§ **Entries supplied**

○ ○ ○ ○ ○

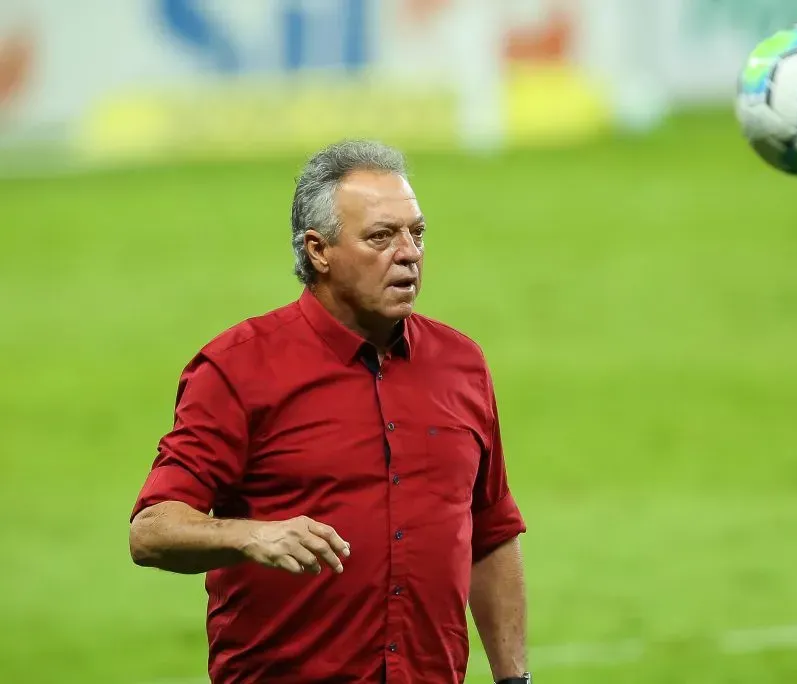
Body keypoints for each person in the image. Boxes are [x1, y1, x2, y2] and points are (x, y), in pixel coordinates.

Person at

○ ○ ○ ○ ○

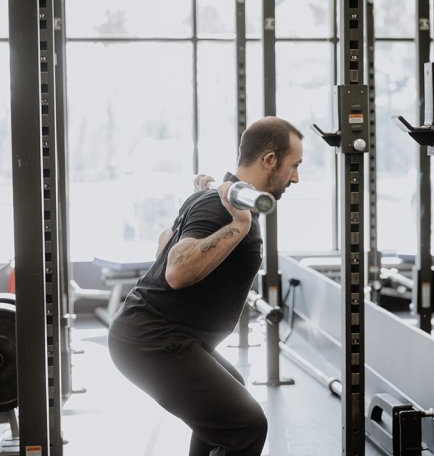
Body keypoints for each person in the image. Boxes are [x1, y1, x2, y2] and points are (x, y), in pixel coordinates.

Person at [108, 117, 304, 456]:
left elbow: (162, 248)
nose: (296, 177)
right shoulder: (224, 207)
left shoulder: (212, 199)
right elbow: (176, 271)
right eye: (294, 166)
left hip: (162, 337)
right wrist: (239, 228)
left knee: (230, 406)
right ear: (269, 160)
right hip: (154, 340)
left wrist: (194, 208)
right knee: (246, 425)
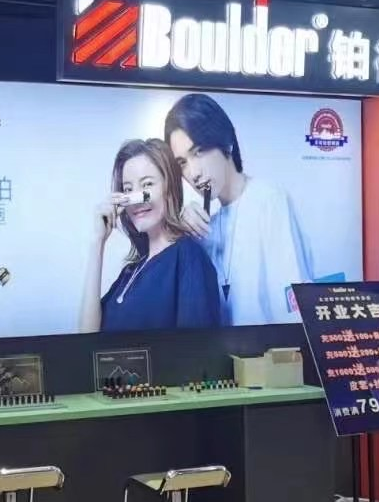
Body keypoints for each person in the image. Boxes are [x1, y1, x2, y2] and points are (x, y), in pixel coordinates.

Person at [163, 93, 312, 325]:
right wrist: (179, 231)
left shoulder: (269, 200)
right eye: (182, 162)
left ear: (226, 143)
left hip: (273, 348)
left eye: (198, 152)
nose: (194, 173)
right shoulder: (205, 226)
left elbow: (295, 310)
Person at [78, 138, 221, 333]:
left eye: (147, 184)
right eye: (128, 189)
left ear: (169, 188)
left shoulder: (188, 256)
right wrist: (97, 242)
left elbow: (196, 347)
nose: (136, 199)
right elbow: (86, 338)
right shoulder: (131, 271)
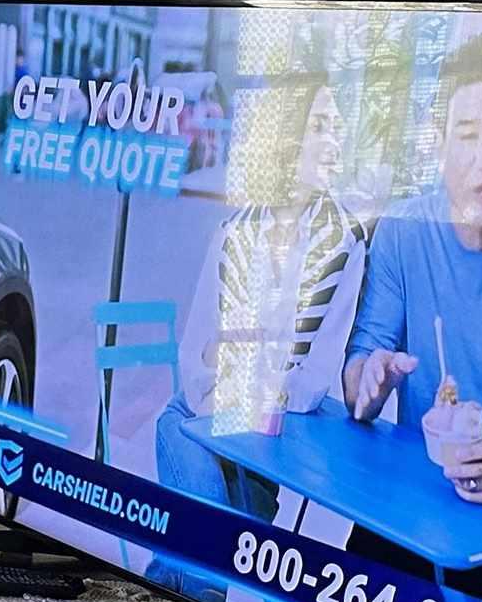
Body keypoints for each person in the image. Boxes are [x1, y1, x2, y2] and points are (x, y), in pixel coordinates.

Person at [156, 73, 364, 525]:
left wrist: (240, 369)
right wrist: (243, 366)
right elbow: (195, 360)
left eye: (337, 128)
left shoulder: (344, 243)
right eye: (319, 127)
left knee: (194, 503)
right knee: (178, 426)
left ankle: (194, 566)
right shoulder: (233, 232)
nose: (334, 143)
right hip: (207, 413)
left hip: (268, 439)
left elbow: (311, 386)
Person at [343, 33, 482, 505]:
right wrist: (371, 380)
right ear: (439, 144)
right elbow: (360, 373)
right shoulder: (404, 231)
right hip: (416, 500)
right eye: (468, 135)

○ ○ ○ ○ ○

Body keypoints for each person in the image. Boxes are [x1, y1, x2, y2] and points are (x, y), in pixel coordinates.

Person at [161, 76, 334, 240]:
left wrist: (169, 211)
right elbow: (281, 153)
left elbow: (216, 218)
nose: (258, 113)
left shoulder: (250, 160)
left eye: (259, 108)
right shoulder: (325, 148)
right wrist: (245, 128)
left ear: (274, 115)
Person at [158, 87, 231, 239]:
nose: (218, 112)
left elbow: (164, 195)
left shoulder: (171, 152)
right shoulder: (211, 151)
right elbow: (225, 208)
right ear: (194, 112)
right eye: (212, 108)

○ ○ ○ ○ ○

§ **Directions for this task**
Please give only the count of lines above containing "knee".

§ **Solution to the exercise**
4